• _Exercise task_: Rewrite the lines from the line with "pose: elev=127.3 azim=45.8" up to and including the line with "Dot at: (222, 221)", substituting "distance" for "dist" and leaving everything else unchanged.

• _Data items_:
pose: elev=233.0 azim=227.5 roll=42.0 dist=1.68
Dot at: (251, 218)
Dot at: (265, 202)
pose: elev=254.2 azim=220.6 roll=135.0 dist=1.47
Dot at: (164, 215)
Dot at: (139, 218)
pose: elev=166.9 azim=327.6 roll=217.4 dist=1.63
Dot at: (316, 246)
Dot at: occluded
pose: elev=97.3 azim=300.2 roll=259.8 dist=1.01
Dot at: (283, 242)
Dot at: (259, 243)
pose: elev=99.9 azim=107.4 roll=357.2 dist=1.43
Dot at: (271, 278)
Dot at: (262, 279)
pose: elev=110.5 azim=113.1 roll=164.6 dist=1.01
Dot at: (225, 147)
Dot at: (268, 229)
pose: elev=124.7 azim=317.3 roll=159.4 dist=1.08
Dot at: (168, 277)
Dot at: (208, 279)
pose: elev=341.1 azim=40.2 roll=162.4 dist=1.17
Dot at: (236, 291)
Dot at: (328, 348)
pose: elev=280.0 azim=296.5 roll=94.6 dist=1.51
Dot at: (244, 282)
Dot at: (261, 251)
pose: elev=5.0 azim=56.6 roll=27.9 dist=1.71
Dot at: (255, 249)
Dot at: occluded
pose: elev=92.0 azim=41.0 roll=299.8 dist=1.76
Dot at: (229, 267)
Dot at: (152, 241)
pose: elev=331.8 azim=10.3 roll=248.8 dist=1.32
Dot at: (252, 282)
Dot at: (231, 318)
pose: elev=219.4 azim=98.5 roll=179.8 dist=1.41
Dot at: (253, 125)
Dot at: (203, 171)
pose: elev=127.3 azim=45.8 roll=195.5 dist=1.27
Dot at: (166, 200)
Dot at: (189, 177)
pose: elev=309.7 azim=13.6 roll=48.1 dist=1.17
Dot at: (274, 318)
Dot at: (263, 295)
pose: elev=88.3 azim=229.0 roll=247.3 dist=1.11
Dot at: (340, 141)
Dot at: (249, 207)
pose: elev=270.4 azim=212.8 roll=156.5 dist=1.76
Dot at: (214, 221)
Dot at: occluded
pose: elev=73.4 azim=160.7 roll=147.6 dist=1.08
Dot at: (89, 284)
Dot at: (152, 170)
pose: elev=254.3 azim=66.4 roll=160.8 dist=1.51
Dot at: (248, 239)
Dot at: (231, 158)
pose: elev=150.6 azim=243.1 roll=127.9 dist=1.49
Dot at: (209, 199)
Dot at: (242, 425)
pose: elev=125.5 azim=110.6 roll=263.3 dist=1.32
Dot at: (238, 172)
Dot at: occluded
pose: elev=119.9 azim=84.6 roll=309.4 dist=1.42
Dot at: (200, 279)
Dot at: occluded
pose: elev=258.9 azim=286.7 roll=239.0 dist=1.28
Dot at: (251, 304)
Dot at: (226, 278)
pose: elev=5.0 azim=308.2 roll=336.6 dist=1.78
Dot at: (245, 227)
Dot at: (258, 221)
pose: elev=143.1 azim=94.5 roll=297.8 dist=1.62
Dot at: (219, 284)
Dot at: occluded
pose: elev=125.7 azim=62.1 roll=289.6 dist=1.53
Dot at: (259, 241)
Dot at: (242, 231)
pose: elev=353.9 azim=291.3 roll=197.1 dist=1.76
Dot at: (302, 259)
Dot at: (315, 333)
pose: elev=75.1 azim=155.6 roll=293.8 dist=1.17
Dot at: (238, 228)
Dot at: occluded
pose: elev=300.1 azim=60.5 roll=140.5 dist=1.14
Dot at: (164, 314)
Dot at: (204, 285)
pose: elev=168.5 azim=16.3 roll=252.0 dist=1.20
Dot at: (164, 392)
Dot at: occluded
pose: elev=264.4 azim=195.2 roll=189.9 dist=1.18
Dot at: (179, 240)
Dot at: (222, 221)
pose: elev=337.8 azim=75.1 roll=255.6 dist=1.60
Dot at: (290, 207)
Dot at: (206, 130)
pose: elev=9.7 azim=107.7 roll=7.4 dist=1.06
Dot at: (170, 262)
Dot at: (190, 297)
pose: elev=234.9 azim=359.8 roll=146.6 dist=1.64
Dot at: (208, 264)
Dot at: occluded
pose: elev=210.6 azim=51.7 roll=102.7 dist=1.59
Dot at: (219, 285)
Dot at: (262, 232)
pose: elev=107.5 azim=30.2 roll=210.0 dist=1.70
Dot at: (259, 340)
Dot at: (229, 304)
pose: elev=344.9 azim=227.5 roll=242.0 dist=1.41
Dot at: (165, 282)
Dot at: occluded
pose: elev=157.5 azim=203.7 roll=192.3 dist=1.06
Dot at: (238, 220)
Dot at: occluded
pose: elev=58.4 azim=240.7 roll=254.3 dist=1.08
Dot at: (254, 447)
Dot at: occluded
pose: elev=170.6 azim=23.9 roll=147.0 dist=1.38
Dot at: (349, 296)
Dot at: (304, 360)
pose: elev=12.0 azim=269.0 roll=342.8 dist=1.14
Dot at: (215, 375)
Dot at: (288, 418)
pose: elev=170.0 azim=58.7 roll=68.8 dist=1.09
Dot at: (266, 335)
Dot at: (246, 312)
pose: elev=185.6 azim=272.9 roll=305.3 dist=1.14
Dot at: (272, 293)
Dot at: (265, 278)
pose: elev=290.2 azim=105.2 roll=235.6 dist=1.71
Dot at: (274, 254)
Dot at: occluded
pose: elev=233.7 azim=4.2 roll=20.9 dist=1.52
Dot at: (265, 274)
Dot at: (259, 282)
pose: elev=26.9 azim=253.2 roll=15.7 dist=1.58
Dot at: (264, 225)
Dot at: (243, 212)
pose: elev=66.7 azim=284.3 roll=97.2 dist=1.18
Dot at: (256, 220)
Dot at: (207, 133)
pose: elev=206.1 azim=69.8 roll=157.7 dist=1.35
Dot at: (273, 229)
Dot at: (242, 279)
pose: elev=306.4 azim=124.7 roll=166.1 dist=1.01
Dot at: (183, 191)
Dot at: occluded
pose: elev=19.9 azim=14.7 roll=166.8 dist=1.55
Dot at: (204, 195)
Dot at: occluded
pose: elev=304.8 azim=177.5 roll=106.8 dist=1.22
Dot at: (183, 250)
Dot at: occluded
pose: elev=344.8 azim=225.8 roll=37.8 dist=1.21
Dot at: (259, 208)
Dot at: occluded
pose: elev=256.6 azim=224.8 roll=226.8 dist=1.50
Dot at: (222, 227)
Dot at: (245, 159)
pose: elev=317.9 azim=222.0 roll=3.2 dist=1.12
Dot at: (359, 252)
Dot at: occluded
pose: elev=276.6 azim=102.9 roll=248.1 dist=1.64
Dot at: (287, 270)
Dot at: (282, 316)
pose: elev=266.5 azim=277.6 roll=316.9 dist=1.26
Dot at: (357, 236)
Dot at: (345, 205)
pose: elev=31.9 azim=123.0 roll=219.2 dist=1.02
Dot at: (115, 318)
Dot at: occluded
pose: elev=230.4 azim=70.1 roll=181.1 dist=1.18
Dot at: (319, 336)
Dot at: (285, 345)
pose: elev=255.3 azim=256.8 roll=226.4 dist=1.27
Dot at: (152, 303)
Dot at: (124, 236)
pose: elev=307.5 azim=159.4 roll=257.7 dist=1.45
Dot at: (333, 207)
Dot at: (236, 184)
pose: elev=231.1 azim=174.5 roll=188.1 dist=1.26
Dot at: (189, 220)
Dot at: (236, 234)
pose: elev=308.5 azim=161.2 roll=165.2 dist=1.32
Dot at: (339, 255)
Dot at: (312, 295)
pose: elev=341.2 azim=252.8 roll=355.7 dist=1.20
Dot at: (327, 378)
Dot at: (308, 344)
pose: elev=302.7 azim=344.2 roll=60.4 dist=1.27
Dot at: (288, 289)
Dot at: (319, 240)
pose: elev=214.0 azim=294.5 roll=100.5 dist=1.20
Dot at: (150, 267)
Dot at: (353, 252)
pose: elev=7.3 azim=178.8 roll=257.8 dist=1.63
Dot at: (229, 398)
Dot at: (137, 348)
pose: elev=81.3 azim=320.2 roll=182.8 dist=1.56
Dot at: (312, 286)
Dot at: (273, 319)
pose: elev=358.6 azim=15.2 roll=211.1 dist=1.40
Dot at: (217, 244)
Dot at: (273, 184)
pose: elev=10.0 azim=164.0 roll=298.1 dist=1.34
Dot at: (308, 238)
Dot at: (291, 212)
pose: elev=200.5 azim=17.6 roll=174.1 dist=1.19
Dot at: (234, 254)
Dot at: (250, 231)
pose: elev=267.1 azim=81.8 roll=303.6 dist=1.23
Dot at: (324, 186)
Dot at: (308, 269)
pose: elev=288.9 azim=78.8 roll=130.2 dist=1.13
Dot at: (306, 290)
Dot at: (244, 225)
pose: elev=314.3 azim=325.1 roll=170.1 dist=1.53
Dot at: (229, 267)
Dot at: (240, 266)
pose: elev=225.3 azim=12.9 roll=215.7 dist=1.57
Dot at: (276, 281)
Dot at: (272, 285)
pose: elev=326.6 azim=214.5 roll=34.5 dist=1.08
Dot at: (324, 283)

• _The answer_:
pose: elev=127.3 azim=45.8 roll=195.5 distance=1.27
Dot at: (166, 200)
Dot at: (189, 177)
pose: elev=309.7 azim=13.6 roll=48.1 distance=1.17
Dot at: (274, 318)
Dot at: (263, 295)
pose: elev=88.3 azim=229.0 roll=247.3 distance=1.11
Dot at: (340, 141)
Dot at: (249, 207)
pose: elev=270.4 azim=212.8 roll=156.5 distance=1.76
Dot at: (214, 221)
Dot at: occluded
pose: elev=73.4 azim=160.7 roll=147.6 distance=1.08
Dot at: (89, 284)
Dot at: (152, 170)
pose: elev=254.3 azim=66.4 roll=160.8 distance=1.51
Dot at: (248, 239)
Dot at: (231, 158)
pose: elev=150.6 azim=243.1 roll=127.9 distance=1.49
Dot at: (209, 199)
Dot at: (242, 425)
pose: elev=125.5 azim=110.6 roll=263.3 distance=1.32
Dot at: (238, 172)
Dot at: occluded
pose: elev=119.9 azim=84.6 roll=309.4 distance=1.42
Dot at: (200, 279)
Dot at: occluded
pose: elev=258.9 azim=286.7 roll=239.0 distance=1.28
Dot at: (251, 304)
Dot at: (226, 278)
pose: elev=5.0 azim=308.2 roll=336.6 distance=1.78
Dot at: (245, 227)
Dot at: (258, 221)
pose: elev=143.1 azim=94.5 roll=297.8 distance=1.62
Dot at: (219, 284)
Dot at: occluded
pose: elev=125.7 azim=62.1 roll=289.6 distance=1.53
Dot at: (259, 241)
Dot at: (242, 231)
pose: elev=353.9 azim=291.3 roll=197.1 distance=1.76
Dot at: (302, 259)
Dot at: (315, 333)
pose: elev=75.1 azim=155.6 roll=293.8 distance=1.17
Dot at: (238, 228)
Dot at: occluded
pose: elev=300.1 azim=60.5 roll=140.5 distance=1.14
Dot at: (164, 314)
Dot at: (204, 285)
pose: elev=168.5 azim=16.3 roll=252.0 distance=1.20
Dot at: (164, 392)
Dot at: occluded
pose: elev=264.4 azim=195.2 roll=189.9 distance=1.18
Dot at: (179, 240)
Dot at: (222, 221)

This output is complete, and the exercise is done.